In Colorado, roughly 1,000 permits were issued for oil and gas wells a decade ago. A record 6,368 drilling permits were approved last year and more than 7,000 are expected this year. Tens of thousands of wells could be developed over the next 20 years, Colorado officials say.
The Denver-based Independent Petroleum Association of Mountain States, an industry group, took out a full-page ad in local newspapers Wednesday to boast about the Rockies’ natural gas reserves and urge members of Congress in town for the convention to step up drilling.
“We were hoping to raise awareness that the intermountain West contributes 25 percent of the nation’s natural gas” on just 1 percent of its public land, said Marc Smith, the group’s executive director.
“We’re encouraged Congress is discussing energy,” Smith said. “But all proposals to date from Democratic leadership seem to be meaningless sound bites that fail to address resolving the real problem of why more American energy isn’t being developed.”
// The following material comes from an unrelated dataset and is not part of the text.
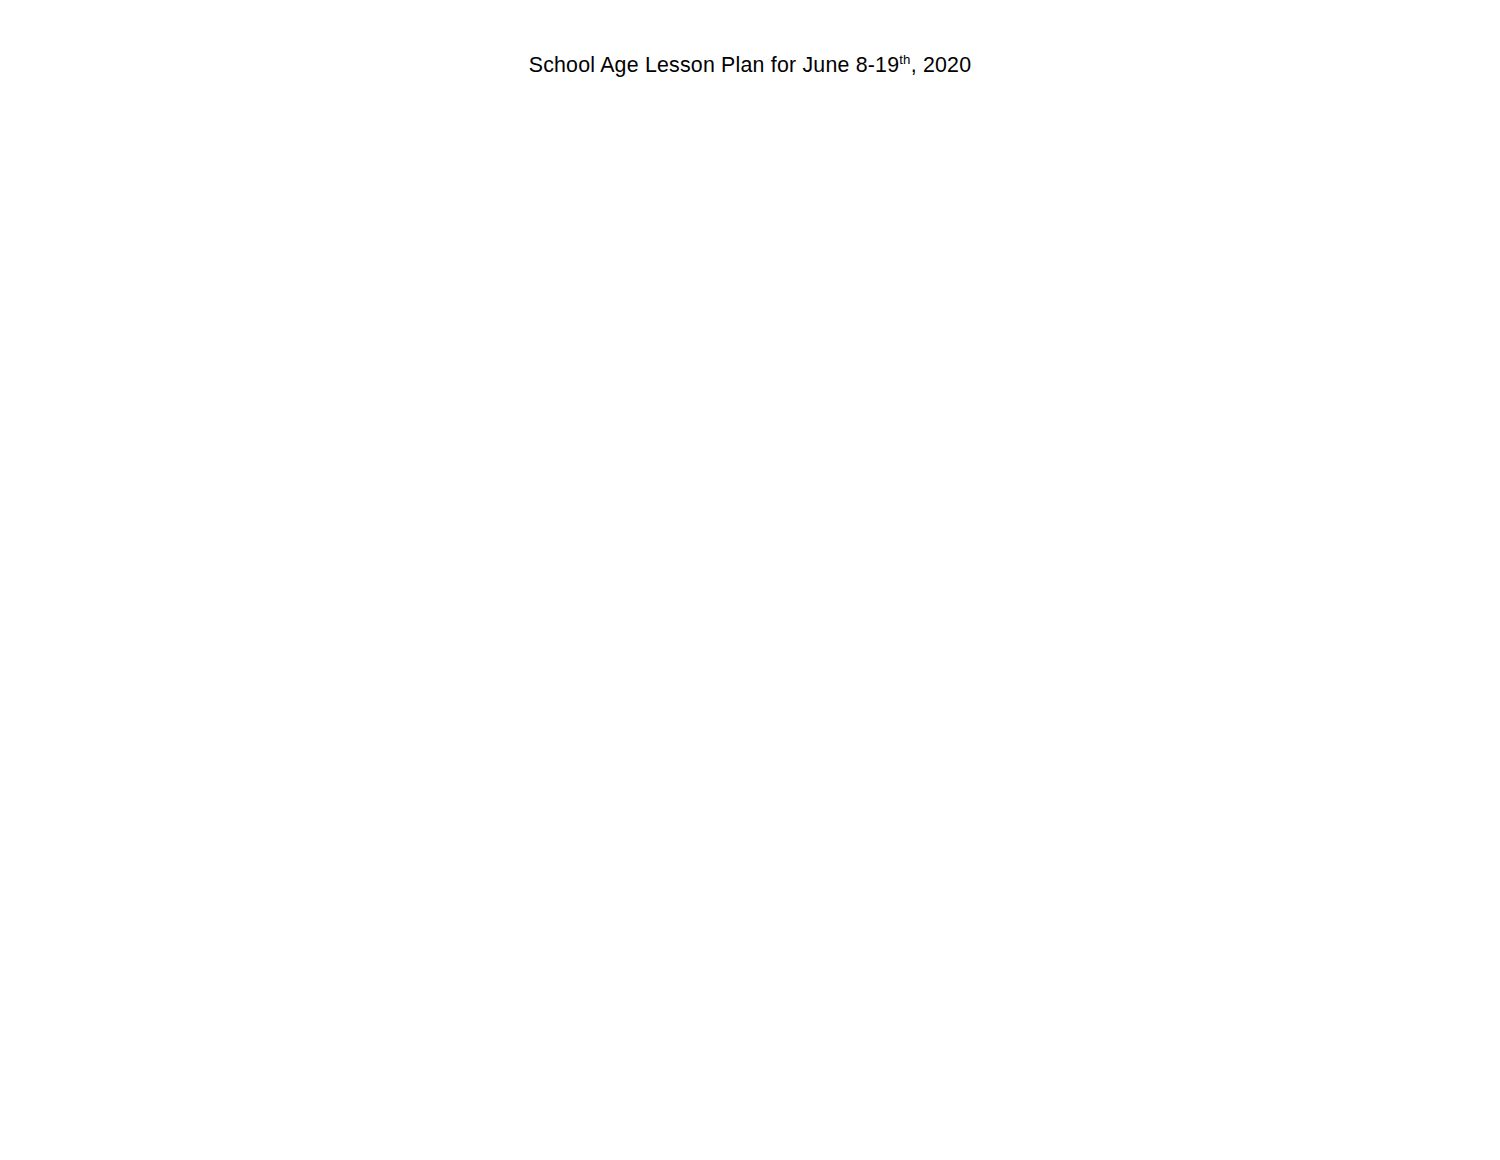School Age Lesson Plan for June 8-19th, 2020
Wally White, a Democratic county commissioner in southwest Colorado’s La Plata County, said state and federal policymakers need to help local officials regulate the industry.
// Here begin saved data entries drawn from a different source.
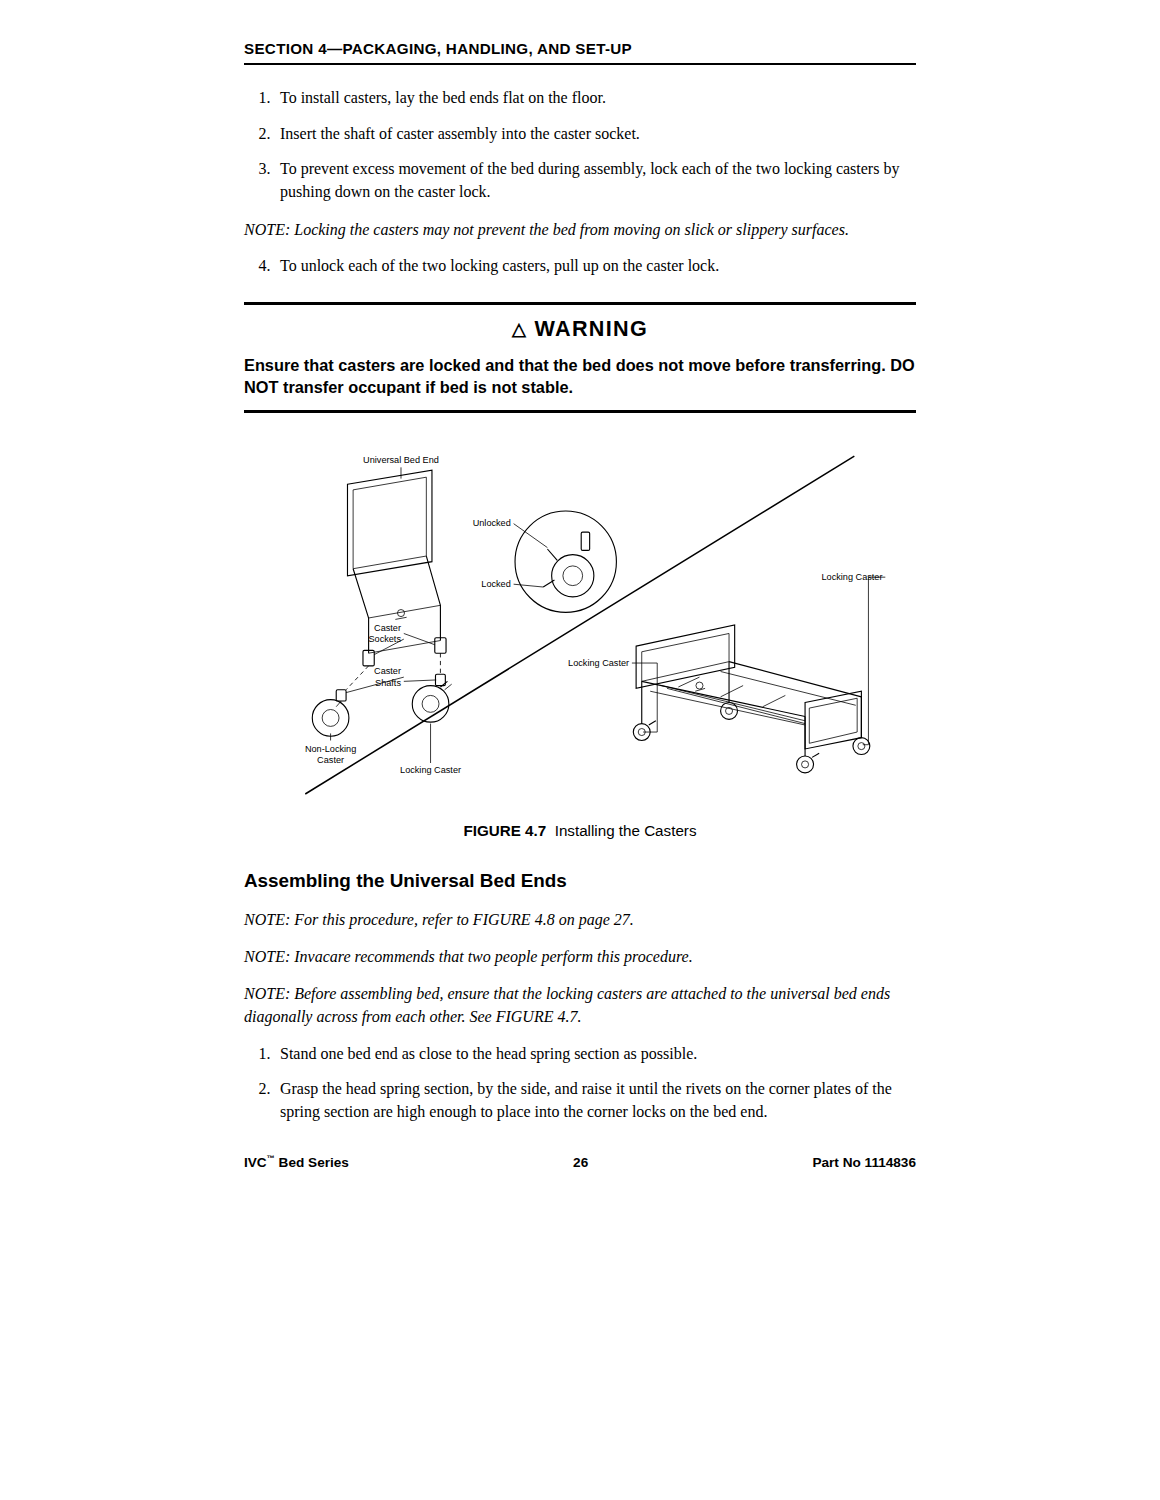Section 4—Packaging, Handling, and Set-Up
To install casters, lay the bed ends flat on the floor.
Insert the shaft of caster assembly into the caster socket.
To prevent excess movement of the bed during assembly, lock each of the two locking casters by pushing down on the caster lock.
NOTE: Locking the casters may not prevent the bed from moving on slick or slippery surfaces.
To unlock each of the two locking casters, pull up on the caster lock.
△ WARNING
Ensure that casters are locked and that the bed does not move before transferring. DO NOT transfer occupant if bed is not stable.
Installing the Casters Left: a universal bed end laid flat showing caster sockets, caster shafts, a non-locking caster and a locking caster, with an inset detail of a caster lock in locked and unlocked positions. Right: an assembled bed frame with locking casters indicated at diagonal corners. Universal Bed End Unlocked Locked Caster Sockets Caster Shafts Non-Locking Caster Locking Caster Locking Caster Locking Caster
FIGURE 4.7 Installing the Casters
Assembling the Universal Bed Ends
NOTE: For this procedure, refer to FIGURE 4.8 on page 27.
NOTE: Invacare recommends that two people perform this procedure.
NOTE: Before assembling bed, ensure that the locking casters are attached to the universal bed ends diagonally across from each other. See FIGURE 4.7.
Stand one bed end as close to the head spring section as possible.
Grasp the head spring section, by the side, and raise it until the rivets on the corner plates of the spring section are high enough to place into the corner locks on the bed end.
IVC™ Bed Series
26
Part No 1114836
He noted that the federal Safe Drinking Water Act does not apply to procedures injecting sand, water and chemicals underground to crack through sand formations and extract oil and gas.
The Environmental Protection Agency says those methods don’t endanger groundwater. Critics include Wes Wilson, an EPA engineer in Denver, who says more study is needed.
In Wyoming, the numbers of mule deer and greater sage grouse have dropped in areas where gas drilling has increased, said Walt Gasson, director of the Wyoming Wildlife Federation.
Gasson said the energy boom threatens what he calls Westerners’ “home places.”
“Every Wyoming family has certain places that are special to them,” Gasson said. “The places that they hunt, they fish, the places they park their campers or put up their tent, the places they take their horses. The places they go to get their boots dirty and get their souls clean.”
Gasson, a former state wildlife biologist, said he believes people in the interior West at some point will realize “that maybe it wasn’t a great idea to sacrifice their birthright for a failed energy policy.”